● **What you will do**
Edit the entries below by replacing "Acquista" with "Compra" wherever it occurs, and write out all the lines again with nothing else changed.

Stored data entries
== Segment start ==

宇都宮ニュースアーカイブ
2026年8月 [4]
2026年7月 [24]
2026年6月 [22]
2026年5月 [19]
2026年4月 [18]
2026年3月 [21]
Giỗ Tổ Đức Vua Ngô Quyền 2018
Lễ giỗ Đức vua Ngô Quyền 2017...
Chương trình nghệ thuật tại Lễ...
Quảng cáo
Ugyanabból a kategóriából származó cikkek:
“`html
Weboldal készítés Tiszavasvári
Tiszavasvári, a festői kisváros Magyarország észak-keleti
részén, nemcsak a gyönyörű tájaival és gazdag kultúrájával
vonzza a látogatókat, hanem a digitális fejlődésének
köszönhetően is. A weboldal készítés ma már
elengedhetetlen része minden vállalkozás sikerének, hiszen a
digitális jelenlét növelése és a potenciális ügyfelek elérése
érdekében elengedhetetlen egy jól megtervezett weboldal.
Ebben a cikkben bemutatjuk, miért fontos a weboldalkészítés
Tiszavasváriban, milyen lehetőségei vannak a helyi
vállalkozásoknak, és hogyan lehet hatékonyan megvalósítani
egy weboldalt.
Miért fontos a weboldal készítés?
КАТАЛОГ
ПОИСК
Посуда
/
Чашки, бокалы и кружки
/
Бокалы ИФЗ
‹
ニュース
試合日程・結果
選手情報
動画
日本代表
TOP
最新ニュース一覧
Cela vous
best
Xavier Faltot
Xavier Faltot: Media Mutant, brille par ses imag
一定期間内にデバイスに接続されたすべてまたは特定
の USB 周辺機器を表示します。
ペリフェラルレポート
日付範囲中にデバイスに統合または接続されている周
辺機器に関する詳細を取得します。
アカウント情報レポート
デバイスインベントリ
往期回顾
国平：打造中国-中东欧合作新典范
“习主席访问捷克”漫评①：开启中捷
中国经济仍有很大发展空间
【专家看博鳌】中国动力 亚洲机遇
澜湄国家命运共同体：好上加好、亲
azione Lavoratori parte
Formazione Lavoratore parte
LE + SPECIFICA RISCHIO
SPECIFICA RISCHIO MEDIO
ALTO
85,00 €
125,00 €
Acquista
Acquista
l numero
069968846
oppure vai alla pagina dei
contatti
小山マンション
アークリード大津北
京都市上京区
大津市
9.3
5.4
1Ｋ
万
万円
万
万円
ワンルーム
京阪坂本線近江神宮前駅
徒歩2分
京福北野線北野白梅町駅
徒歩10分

== Segment end ==

● **Expected output**
宇都宮ニュースアーカイブ
2026年8月 [4]
2026年7月 [24]
2026年6月 [22]
2026年5月 [19]
2026年4月 [18]
2026年3月 [21]
Giỗ Tổ Đức Vua Ngô Quyền 2018
Lễ giỗ Đức vua Ngô Quyền 2017...
Chương trình nghệ thuật tại Lễ...
Quảng cáo
Ugyanabból a kategóriából származó cikkek:
“`html
Weboldal készítés Tiszavasvári
Tiszavasvári, a festői kisváros Magyarország észak-keleti
részén, nemcsak a gyönyörű tájaival és gazdag kultúrájával
vonzza a látogatókat, hanem a digitális fejlődésének
köszönhetően is. A weboldal készítés ma már
elengedhetetlen része minden vállalkozás sikerének, hiszen a
digitális jelenlét növelése és a potenciális ügyfelek elérése
érdekében elengedhetetlen egy jól megtervezett weboldal.
Ebben a cikkben bemutatjuk, miért fontos a weboldalkészítés
Tiszavasváriban, milyen lehetőségei vannak a helyi
vállalkozásoknak, és hogyan lehet hatékonyan megvalósítani
egy weboldalt.
Miért fontos a weboldal készítés?
КАТАЛОГ
ПОИСК
Посуда
/
Чашки, бокалы и кружки
/
Бокалы ИФЗ
‹
ニュース
試合日程・結果
選手情報
動画
日本代表
TOP
最新ニュース一覧
Cela vous
best
Xavier Faltot
Xavier Faltot: Media Mutant, brille par ses imag
一定期間内にデバイスに接続されたすべてまたは特定
の USB 周辺機器を表示します。
ペリフェラルレポート
日付範囲中にデバイスに統合または接続されている周
辺機器に関する詳細を取得します。
アカウント情報レポート
デバイスインベントリ
往期回顾
国平：打造中国-中东欧合作新典范
“习主席访问捷克”漫评①：开启中捷
中国经济仍有很大发展空间
【专家看博鳌】中国动力 亚洲机遇
澜湄国家命运共同体：好上加好、亲
azione Lavoratori parte
Formazione Lavoratore parte
LE + SPECIFICA RISCHIO
SPECIFICA RISCHIO MEDIO
ALTO
85,00 €
125,00 €
Compra
Compra
l numero
069968846
oppure vai alla pagina dei
contatti
小山マンション
アークリード大津北
京都市上京区
大津市
9.3
5.4
1Ｋ
万
万円
万
万円
ワンルーム
京阪坂本線近江神宮前駅
徒歩2分
京福北野線北野白梅町駅
徒歩10分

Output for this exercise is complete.